UK gambling companies are eagerly looking to their south, ready to pounce on the French online market should it open up as anticipated. On October 7th, a bill will be before France’s parliament that will make it legal for foreign companies to offer internet gambling services to the country’s residents.
Despite pressure from the European Commission, France has remained steadfast for several years in its monopolistic stance on internet gambling. Only one company, Groupe Francaise des Jeux, provides lottery services, and only one company, Pari Mutuel Urbain, offers horse racing. No other gambling is permitted. Should the proposal pass in October, however, foreign companies, including PartyGaming, William Hill, and 888 Holdings will be able to offer poker to the people of France as early as the middle of 2010.
According to an article on, consulting firm H2 Gambling Capital estimates that the opening of the market will more than double electronic gambling sales in the country in 2010, taking them up to €671 million ($983 million). That number will shoot up to €1.03 billion ($1.50 billion) in 2011.  The aforementioned UK gambling firms are licking their chops, as the horrible recession has severely hurt financial results. PartyGaming, owner of PartyPoker, reported a net loss of $66.9 million for the first half of 2009. William Hill saw its first-half net income drop by 26 percent to $95.8 million, and 888 Holdings experienced a 57 percent decrease to $8.1 million.
PartyGaming’s CEO Jim Ryan told Bloomberg, “The size of the population and the appetite for gambling, and the group’s historically cautious approach to France make this a particularly exciting opportunity for us.”
The United States government should take a lesson from France, as it has all but admitted prohibition does not work. A major reason why France is now opening the country’s virtual doors to foreign gambling companies and regulating the market is that in its current monopoly state, its citizens have been able to logon to over 25,000 illegal gambling sites. A quarter of them operate from within the nation’s borders, and all of the illegal sites combine for 75 percent of internet wagers in France. Opening and regulating the market will both bring in tax money for the state and help protect gambling customers.
When it comes to taxes, sites will be levied a two percent fee on poker deposits and a seven and a half percent tax on sports bets.
Patrick Germain, spokesman for Groupe Francaise des Jeux, told Bloomberg that should the bill pass as expected, it will create, “the same taxation, the same rules on responsible gaming, the same rules on the struggle against corruption in sport, and permit Francaise des Jeux to compete equally.”

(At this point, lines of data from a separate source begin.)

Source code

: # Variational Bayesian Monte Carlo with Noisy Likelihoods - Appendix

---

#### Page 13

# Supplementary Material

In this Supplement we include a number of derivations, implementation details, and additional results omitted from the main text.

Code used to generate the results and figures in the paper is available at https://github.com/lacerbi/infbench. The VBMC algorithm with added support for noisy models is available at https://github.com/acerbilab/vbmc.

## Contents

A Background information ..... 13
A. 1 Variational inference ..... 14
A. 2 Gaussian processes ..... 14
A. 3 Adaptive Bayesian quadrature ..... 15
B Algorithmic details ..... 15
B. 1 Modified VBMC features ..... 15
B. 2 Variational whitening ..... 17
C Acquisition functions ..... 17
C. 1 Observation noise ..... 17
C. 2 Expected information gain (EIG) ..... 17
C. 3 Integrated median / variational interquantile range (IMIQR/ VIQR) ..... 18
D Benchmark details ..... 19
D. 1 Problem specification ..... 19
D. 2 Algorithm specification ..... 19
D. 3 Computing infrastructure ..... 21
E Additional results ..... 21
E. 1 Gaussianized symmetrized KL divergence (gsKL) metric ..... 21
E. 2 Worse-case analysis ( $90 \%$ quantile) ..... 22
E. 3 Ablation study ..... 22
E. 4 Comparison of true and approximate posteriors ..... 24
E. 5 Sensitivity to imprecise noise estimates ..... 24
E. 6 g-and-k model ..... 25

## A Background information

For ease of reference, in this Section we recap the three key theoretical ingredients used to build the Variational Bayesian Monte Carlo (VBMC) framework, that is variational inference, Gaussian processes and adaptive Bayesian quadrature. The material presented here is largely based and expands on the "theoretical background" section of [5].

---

Just as UK operators are preparing for the moment when they can apply for a license in France, they are also keeping their eyes trained on the United States. In fact, they are working to influence U.S. lawmakers by spending money on lobbying activities on Capitol Hill. UC Group, a company which provides online payment services for ten online gaming companies, has spent over $5 million over the last few years. Since September 2008, it has spent $2.31 million lobbying, while it only made $3 million in pre-tax profits last year. PartyGaming’s founders, Ruth Parasol and Russell De Leon, have personally spent over $1.5 million in lobbying efforts.
Another tactic that some have taken is the old “cover your rear.” PartyGaming as a company agreed to pay $105 million in fines to the United States for offering online gambling to U.S. residents prior to the passage of the Unlawful Internet Gambling Enforcement Act (UIGEA) of 2006. In exchange, PartyGaming and its subsidiaries are exempt from prosecution. Many believe this to be a way for PartyGaming to get in the good graces of the U.S. government so that the company will be able to get a license when and if online gambling is legalized and regulated in the U.S.